Demonstrators gather outside of City Hall in San Francisco for a protest against a proposed city-wide nudity ban, Wednesday, Nov. 14, 2012. San Francisco appears poised to shed part of its image as a city where anything goes, including clothing. The Board of Supervisors is scheduled to vote next week on a law that would ban public nudity. The proposal comes in response to a devoted group of nudists who proudly strut their stuff through the city's Castro District. (AP Photo/Marcio Jose Sanchez)
A federal judge in San Francisco on Thursday decided to continue thinking about the constitutionality of the city's nudity ban.
U.S. District Court Judge Edward Chen had been asked to block the law from going into effect on Feb. 1, but decided that he needed more time to consider the issue. He did not set a future court date to reconvene.
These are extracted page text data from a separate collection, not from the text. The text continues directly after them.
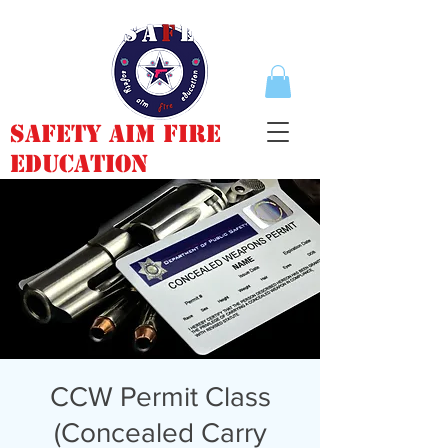
Safety Aim Fire
Education
CCW Permit Class
(Concealed Carry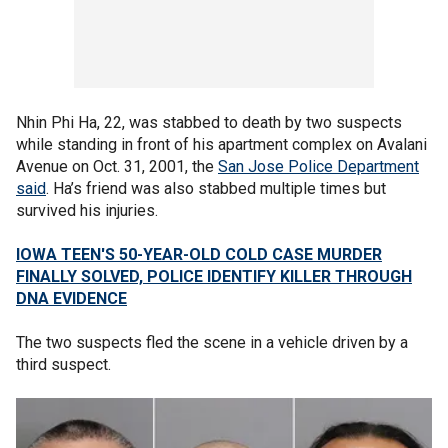
Nhin Phi Ha, 22, was stabbed to death by two suspects
while standing in front of his apartment complex on Avalani
Avenue on Oct. 31, 2001, the
San Jose Police Department
said
. Ha’s friend was also stabbed multiple times but
survived his injuries.
IOWA TEEN'S 50-YEAR-OLD COLD CASE MURDER
FINALLY SOLVED, POLICE IDENTIFY KILLER THROUGH
DNA EVIDENCE
The two suspects fled the scene in a vehicle driven by a
third suspect.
Fans of going about in the buff oppose the law strongly, saying the ban is an attack on free speech because going naked is a "political statement."
There's also an equal protection rights argument, as the law does exempt people under the age of 5 from punishment for going nude, and also allows people to go naked during the annual Pride parade and at Bay to Breakers.
Under Supervisor Scott Wiener's law, first-time offenders carry a maximum $100 penalty, but a third offense could be punishable as a misdemeanor, with a $500 fine and a year in jail. Weiner introduced the legislation after receiving constituent complaints about the naked men who gather in a neighborhood plaza and sometimes walk the streets sans clothing.
The law passed last month by a razor-thin margin after city leaders endured months of vocal and naked protests from ban opponents.